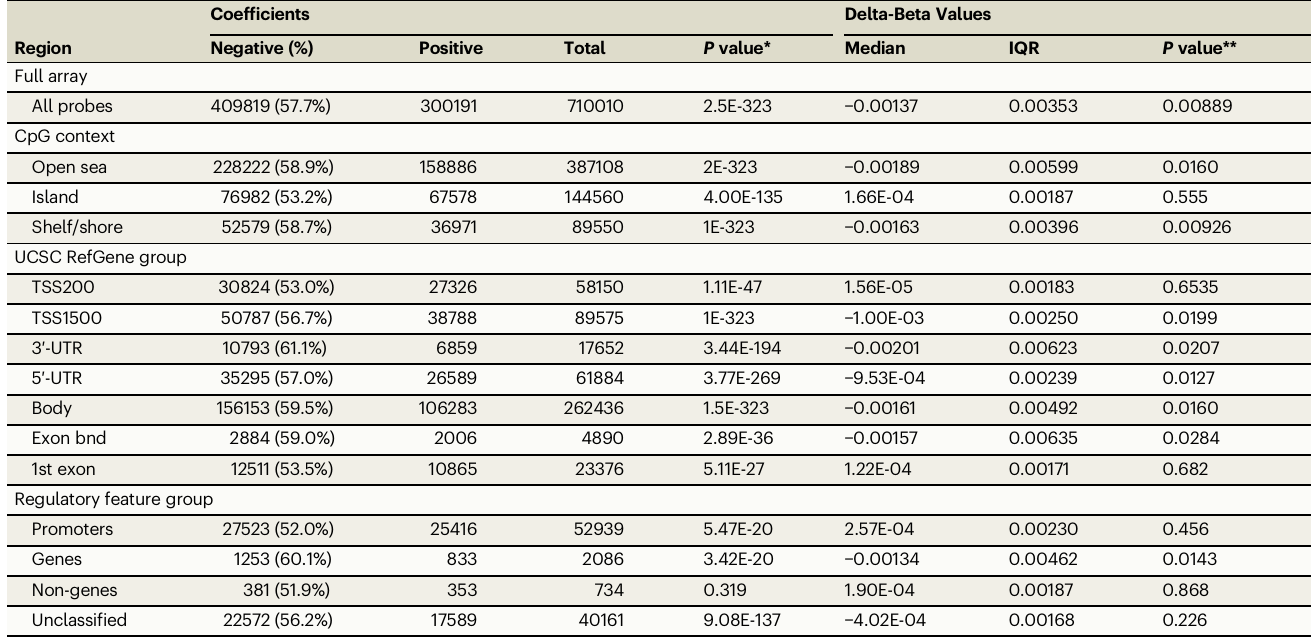
Table 4 | Coef fi cient directional bias based on associated CpG region Coef fi cients Delta-Beta Values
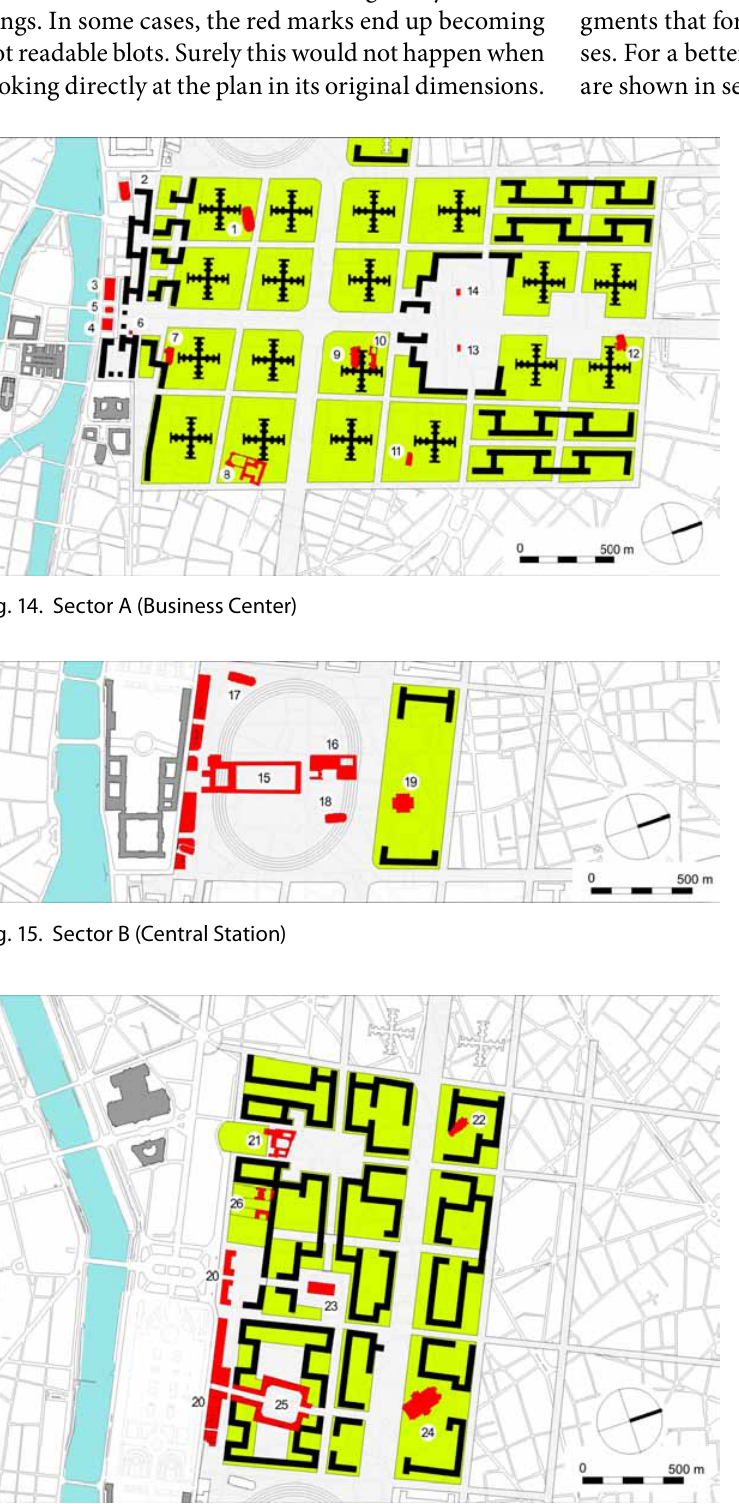
fig. 16. Sector C (residential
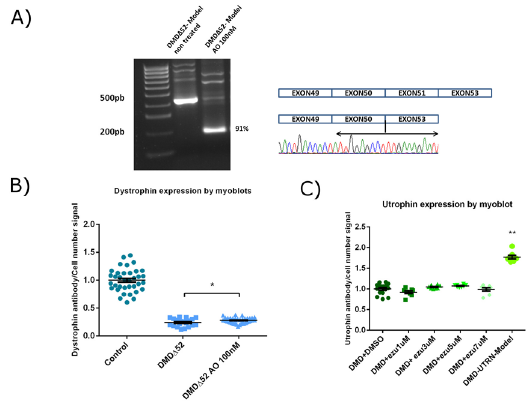
Figure 4. Evaluation of potential therapies in the generated cell culture models. ( A ) DMD∆52-Model cell line was treated with an antisense to skip exon 51 and the effect was evaluated by RT-PCR and nested PCR analysis. Gel picture shows a pattern corresponding with the correct skipping, which was confirmed by Sanger sequencing. The same experiment evaluated by myoblot using n = 20 replicate wells per condition ( B ) showed the restoration of dystrophin expression in the treated cultures compared to non-treated (* p values < 0.05. p values were determined with Mann–Whitney U test). ( C ) The DMD-UTRN-Model was used as a positive control in an experiment in which unedited DMD cultures were treated with different ezutromid concentrations to up-regulate utrophin expression. Myoblot analysis using n = 8 replicate wells per condition of the treated cultures shows that ezutromid had no significant effect in DMD cultures while utrophin expression is significantly increased in DMD-UTRN-Model compared to unedited DMD cultures. (** p values < 0.01. P values were determined with Mann–Whitney U test and error bars represent mean ± SEM).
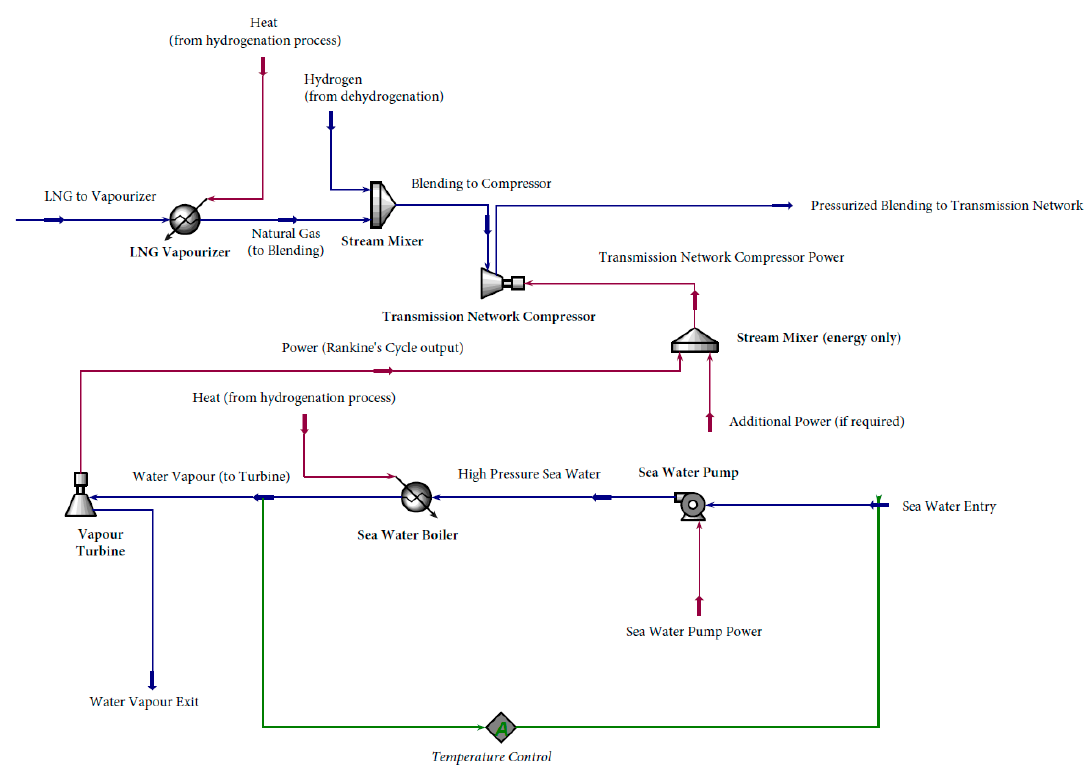
Figure 8. Simulated PFD for the energy integration system.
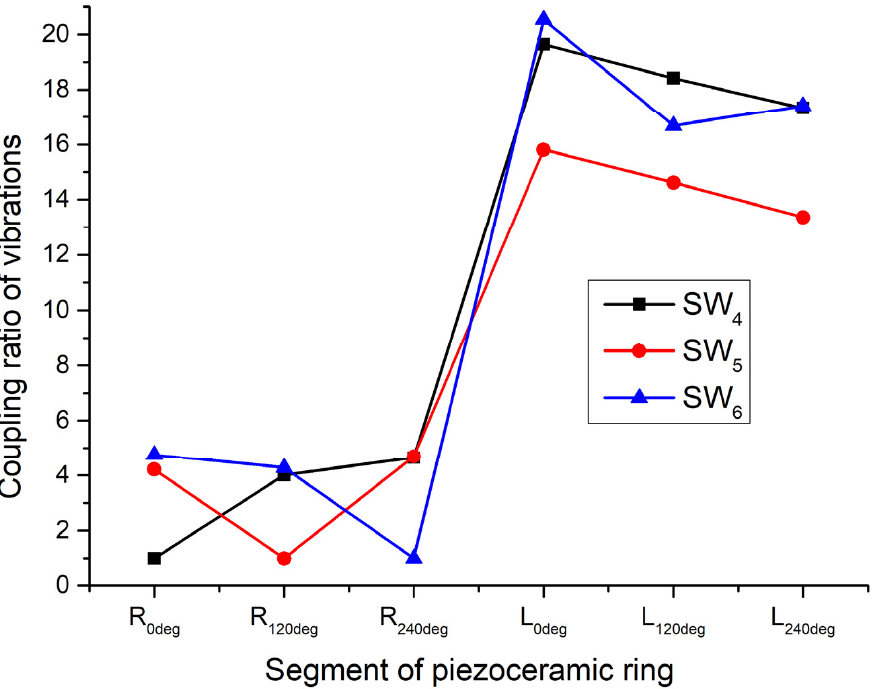
Figure 11. Summary of coupling ratios of vibrations while segments R 0deg –R 240deg of the piezoceramic ring are affected by the excitation signal.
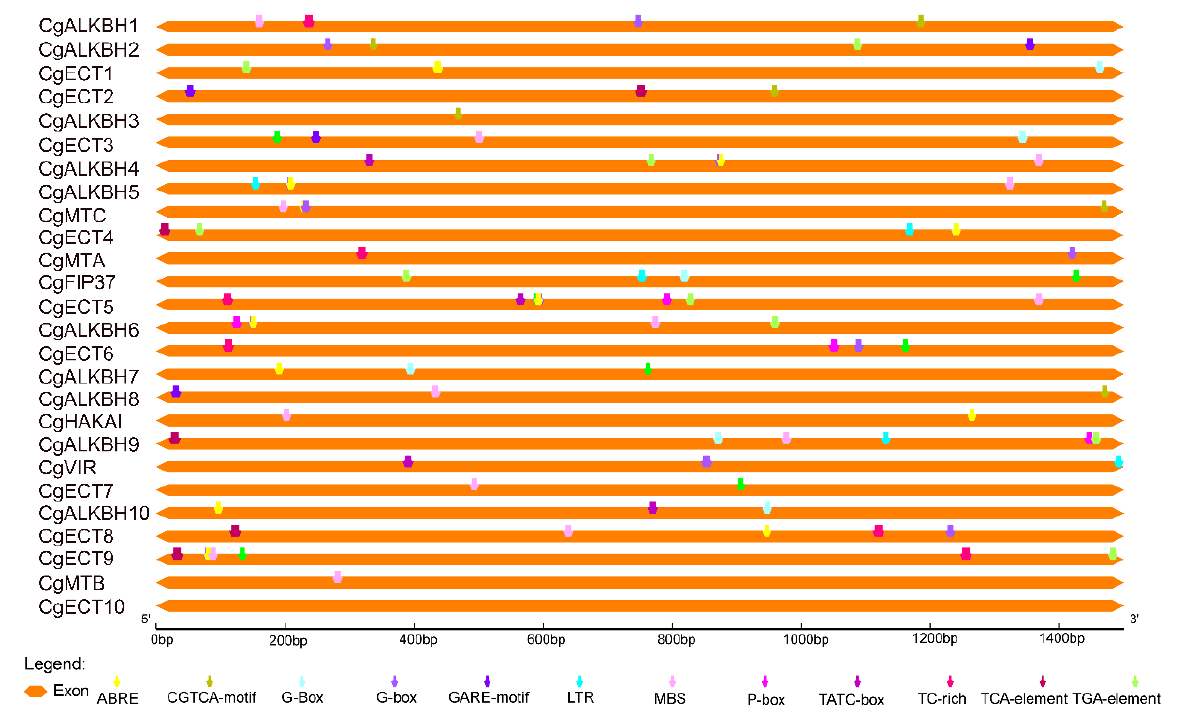
Figure 4. Cis -element analysis of 26 identified m 6 A regulatory genes in C. grandis from the upstream 1500 bp sequences to the transcription start site.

◆ ◆ ◆ ◆ ◆

→ Activity:
Your answer should consist of the lines from the listing that hold the word "while".

→ Task answer:
Figure 4. Evaluation of potential therapies in the generated cell culture models. ( A ) DMD∆52-Model cell line was treated with an antisense to skip exon 51 and the effect was evaluated by RT-PCR and nested PCR analysis. Gel picture shows a pattern corresponding with the correct skipping, which was confirmed by Sanger sequencing. The same experiment evaluated by myoblot using n = 20 replicate wells per condition ( B ) showed the restoration of dystrophin expression in the treated cultures compared to non-treated (* p values < 0.05. p values were determined with Mann–Whitney U test). ( C ) The DMD-UTRN-Model was used as a positive control in an experiment in which unedited DMD cultures were treated with different ezutromid concentrations to up-regulate utrophin expression. Myoblot analysis using n = 8 replicate wells per condition of the treated cultures shows that ezutromid had no significant effect in DMD cultures while utrophin expression is significantly increased in DMD-UTRN-Model compared to unedited DMD cultures. (** p values < 0.01. P values were determined with Mann–Whitney U test and error bars represent mean ± SEM).
Figure 11. Summary of coupling ratios of vibrations while segments R 0deg –R 240deg of the piezoceramic ring are affected by the excitation signal.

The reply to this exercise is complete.